In other words, effect sizes were halved when these biases were removed from the research. This suggests that psychotherapy is likely to have an actual effect size of between 0.25 and 0.40 (which is exactly what Bronswijk et al., 2019 and others have found). Keep in mind, too, that most of this research doesn’t differentiate between an active or inactive control group — the new gold standard the current researchers seemed to be demanding of apps.
The majority of the 14 meta-analyses of apps’ effectiveness the current researchers looked at had effect sizes ranging from 0.25 to 0.47, with most in the 0.30 to 0.47 range. Despite the researchers’ conclusions, that actually suggests apps have a pretty good impact on people’s feelings of anxiety, depression, smoking, and stress. These effect sizes are consistent with the likely actual effect sizes of active psychotherapy treatments.
That’s the takeaway here. The researchers found that, despite their rigorous exclusion of the majority of the studies in this area, apps proved to have effect sizes between the small and medium range (not all small, as the researchers claim). These effect sizes are consistent with effect sizes found elsewhere in the psychological literature for therapeutic interventions.
Or as the researchers say:
Taken together, results support the potential of mobile phone-based interventions and highlight key directions to guide providers, policy makers, clinical trialists, and meta-analysts working in this area.
Research will continue to be conducted in this area and it’s likely the overwhelming number of studies will call for a future meta review to help add to our understanding and knowledge in this area.
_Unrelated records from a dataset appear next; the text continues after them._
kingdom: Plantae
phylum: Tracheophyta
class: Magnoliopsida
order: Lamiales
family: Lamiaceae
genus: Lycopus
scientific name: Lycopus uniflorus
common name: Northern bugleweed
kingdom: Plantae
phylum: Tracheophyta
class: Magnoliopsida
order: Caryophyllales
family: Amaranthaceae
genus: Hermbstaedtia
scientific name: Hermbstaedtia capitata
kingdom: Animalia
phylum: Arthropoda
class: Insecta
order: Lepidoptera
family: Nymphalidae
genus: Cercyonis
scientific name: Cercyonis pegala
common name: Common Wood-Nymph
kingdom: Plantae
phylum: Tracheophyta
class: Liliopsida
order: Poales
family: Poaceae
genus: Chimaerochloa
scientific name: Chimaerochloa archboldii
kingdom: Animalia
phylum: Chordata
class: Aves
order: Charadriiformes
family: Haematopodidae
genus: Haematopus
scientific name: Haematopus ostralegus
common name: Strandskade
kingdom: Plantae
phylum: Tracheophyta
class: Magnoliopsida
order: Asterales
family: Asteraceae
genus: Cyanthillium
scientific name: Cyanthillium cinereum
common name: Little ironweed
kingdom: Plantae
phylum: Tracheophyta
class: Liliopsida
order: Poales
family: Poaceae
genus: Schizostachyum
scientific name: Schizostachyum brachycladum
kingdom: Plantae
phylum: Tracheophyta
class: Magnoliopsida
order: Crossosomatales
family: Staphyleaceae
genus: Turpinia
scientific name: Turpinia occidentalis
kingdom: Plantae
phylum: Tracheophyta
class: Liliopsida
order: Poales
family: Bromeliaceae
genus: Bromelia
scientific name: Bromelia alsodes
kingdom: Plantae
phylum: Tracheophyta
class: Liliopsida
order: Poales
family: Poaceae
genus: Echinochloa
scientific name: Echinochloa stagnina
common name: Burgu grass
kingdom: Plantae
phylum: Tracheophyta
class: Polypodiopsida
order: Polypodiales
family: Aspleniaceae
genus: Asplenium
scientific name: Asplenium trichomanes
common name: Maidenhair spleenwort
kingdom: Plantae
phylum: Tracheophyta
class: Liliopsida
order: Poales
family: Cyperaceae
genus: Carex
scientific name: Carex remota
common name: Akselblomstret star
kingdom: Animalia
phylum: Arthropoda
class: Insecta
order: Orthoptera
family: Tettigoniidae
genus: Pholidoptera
Bronswijk et al., (2019). Effectiveness of psychotherapy for treatment-resistant depression: a meta-analysis and meta-regression. Psychological Medicine.
Cuijpers, P. (2021). Systematic Reviews and Meta-analytic Methods in Clinical Psychology. Reference Module in Neuroscience and Biobehavioral Psychology.
Dragioti et al., (2019). Association of Antidepressant Use With Adverse Health Outcomes: A Systematic Umbrella Review. JAMA Psychiatry.
Fu R, Gartlehner G, Grant M, Shamliyan T, Sedrakyan A, Wilt TJ, et al. (2011). Conducting quantitative synthesis when comparing medical interventions: AHRQ and the Effective Health Care Program. J Clin Epidemiol.
Fusar-Poli P, Radua J. Ten simple rules for conducting umbrella reviews. Evid Based Ment Health. 2018;21(3):95–100. pmid:30006442
Golderberg et al. (2022). Mobile phone-based interventions for mental health: A systematic meta-review of 14 meta-analyses of randomized controlled trials. PLOS Digital Health.
Lecomte et al. (2020). Mobile Apps for Mental Health Issues: Meta-Review of Meta-Analyses. JMIR mHealth and uHealth.
Michopoloulos et al. (2021). Different control conditions can produce different effect estimates in psychotherapy trials for depression. Journal of Clinical Epidemiology.
Schafer, T. & Schwarz, M.A. (2019). The Meaningfulness of Effect Sizes in Psychological Research: Differences Between Sub-Disciplines and the Impact of Potential Biases. Frontiers in Psychology.